======== Texto proporcionado
Como regla general, los liberales prefieren que la oferta de bienes y servicios descanse en los esfuerzos de la sociedad civil y se canalice por vías privadas y no por medio de gobiernos derrochadores e incompetentes que no sufren las consecuencias de la frecuente irresponsabilidad de los burócratas o de los políticos electos menos cuidadosos. En última instancia, no hay ninguna razón especial que justifique que los gobiernos necesariamente se dediquen a tareas como las de transportar personas por las carreteras, limpiar las calles o vacunar contra el tifus. Todo eso hay que hacerlo bien y al menor costo posible, pero seguramente ese tipo de trabajo se desarrolla con mucha más eficiencia dentro del sector privado. Cuando los liberales defienden la primacía de la propiedad privada no lo hacen por codicia, sino por la convicción de que es infinitamente mejor para los individuos y para el conjunto de la sociedad.
Diferencias dentro de una misma familia democrática
El idioma inglés ha tomado la palabra liberal del castellano y le ha dado un significado distinto. En líneas generales puede decirse que en materia económica el liberalismo europeo o latinoamericano es bastante diferente del liberalismo norteamericano. Es decir, el liberal americano le suele quitar responsabilidades a los individuos y asignarlas al Estado. De ahí el concepto del estado benefactor o welfare que redistribuye por vía de las presiones fiscales las riquezas que genera la sociedad. Para los liberales latinoamericanos y europeos, como se ha dicho antes, ésa no es una función primordial del Estado, puesto que lo que suele conseguirse por esta vía no es un mayor grado de justicia social, sino unos niveles generalmente insoportables de corrupción, ineficiencia y derroche, lo que acaba por empobrecer al conjunto de la población.
Sin embargo, los liberales europeos y latinoamericanos sí coinciden en un grado bastante alto con los liberales norteamericanos en materia jurídica y en ciertos temas sociales. Para el liberal norteamericano, así como para los liberales de Europa y de América Latina, el respeto de las garantías individuales y la defensa del constitucionalismo son conquistas irrenunciables de la humanidad. Una organización como la American Civil Liberties Union, expresión clásica del liberalismo americano, también podría serlo de los liberales europeos o latinoamericanos.
================
======== Registros proporcionados
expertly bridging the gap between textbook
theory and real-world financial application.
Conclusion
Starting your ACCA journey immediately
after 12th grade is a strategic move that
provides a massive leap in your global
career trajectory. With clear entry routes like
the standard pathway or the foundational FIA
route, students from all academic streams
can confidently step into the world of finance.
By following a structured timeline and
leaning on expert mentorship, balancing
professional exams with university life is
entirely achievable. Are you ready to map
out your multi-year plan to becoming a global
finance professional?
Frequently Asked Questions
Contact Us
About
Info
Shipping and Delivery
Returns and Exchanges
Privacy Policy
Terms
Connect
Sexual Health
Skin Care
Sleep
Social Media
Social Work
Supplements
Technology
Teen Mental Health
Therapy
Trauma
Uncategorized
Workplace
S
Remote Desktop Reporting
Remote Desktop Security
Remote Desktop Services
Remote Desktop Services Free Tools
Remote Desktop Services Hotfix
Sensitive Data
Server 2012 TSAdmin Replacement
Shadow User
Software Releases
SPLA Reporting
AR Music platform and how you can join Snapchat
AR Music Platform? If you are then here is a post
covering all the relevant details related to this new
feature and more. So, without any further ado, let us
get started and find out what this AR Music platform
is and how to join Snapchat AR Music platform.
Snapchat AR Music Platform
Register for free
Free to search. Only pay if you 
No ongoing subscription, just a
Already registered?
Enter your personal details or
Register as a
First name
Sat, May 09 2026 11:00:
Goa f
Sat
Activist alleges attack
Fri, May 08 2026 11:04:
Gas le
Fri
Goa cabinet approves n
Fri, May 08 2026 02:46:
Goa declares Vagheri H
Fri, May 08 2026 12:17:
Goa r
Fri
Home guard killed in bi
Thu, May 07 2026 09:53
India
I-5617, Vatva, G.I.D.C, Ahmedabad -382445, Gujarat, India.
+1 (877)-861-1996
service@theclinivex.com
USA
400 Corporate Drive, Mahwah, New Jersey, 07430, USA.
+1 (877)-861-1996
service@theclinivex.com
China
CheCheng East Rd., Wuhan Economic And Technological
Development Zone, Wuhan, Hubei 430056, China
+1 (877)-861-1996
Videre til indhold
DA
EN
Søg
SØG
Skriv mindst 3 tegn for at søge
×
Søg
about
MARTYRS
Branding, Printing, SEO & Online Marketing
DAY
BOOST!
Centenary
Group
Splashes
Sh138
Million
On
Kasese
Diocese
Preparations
================
La tarea
De acuerdo con el texto sobre el liberalismo, ¿de qué idioma tomó el inglés la palabra «liberal»?

Su solución
Del castellano.